Does he bring in access to the different segments of Tamil Nadu political landscape that no one else has? If so, should this controversy not have arisen in the first place, owing to the good connections to the entire political spectrum? In short, he brings absolutely nothing to his office and the country he represents. He also does not have any diplomatic or any other public or private sector experience that would have injected sense and nuance into the present posting. His only qualification is the close political connection to the NPP through family.
This fiasco brings to mind some ideas I presented in 2024 in the government’s own newspaper, the Observer two weeks before the NPP government was established and about one month after President Dissanayake assumed office. Since those conditions still remain valid and the present incident raises the same alarm I raised then, I think it is worth reflecting on them yet again:
“During the last three decades, particularly during the Rajapaksa administration, Sri Lanka’s Foreign Service saw a significant nosedive … In real terms what this means is, the Foreign Service has been encroached by individuals purely based on their political and nepotistic connections, with little or no regard for requisite qualifications, expertise or experience. This is observed not only at ambassadorial level, but also right down to the junior levels in our overseas missions … The main reason for the sorry state of the Sri Lanka Foreign Service is that it has been problematically and parochially politicised over a long period of time, without any pushback … Political appointments are a serious problem. Due to the appointment of completely unqualified individuals on political patronage, there are very few intelligent and well-trained personnel in our embassies in the major cities of the world who are able to proactively work in the country’s interest, when problems arise at the global level. Furthermore, it is also not apparent if there are officials in the Ministry who can advise their unenlightened political superiors without fear and stand their ground on principle. This situation has come about as a matter of simple personal survival and bread-and-butter purposes, owing to which both the larger interest of the Service and self-respect of officers have been clearly compromised.”

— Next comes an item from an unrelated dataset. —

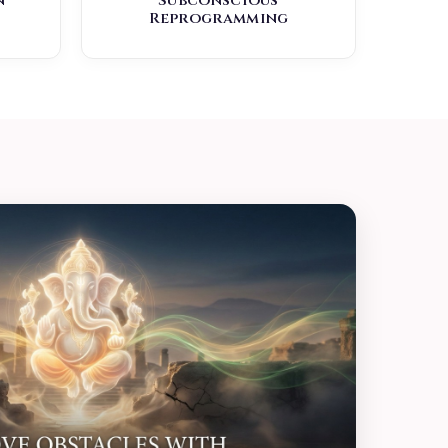
n
Subconscious
Reprogramming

Is this not what the Chennai incident also indicates? Geathiswaran being a wrongful appointment is one matter. But it also appears that he did not even have the common sense to seek advice before the meeting in Puducherry or such advice was simply not forthcoming or heeded, as political appointees are generally considered a know-it-all bunch who have the ears of the political hierarchy, and therefore above the norms and regulations that apply to mere career officials.
For many of us the advent of the NPP to power signified the dismantling of the culture of political patronage in which diplomatic postings were rewards for loyalty and friendships. It took less time for the present government than others to go against its own repeatedly stated pre-election positions and to stuff the Foreign Service with incompetent individuals. The present fiasco authored by one of these appointees exemplifies the consequences of this continuing malpractice.
Let me leave readers and government apologists with the words of Tom Nichols, former professor at the U.S. Naval War College about Trumpian ambassadorial appointments, as this applies to our country too: “[With some of his ambassador choices], Trump has elevated diplomatic incompetence to an art.”
Sri Lanka just might outdo the mighty US President on this score.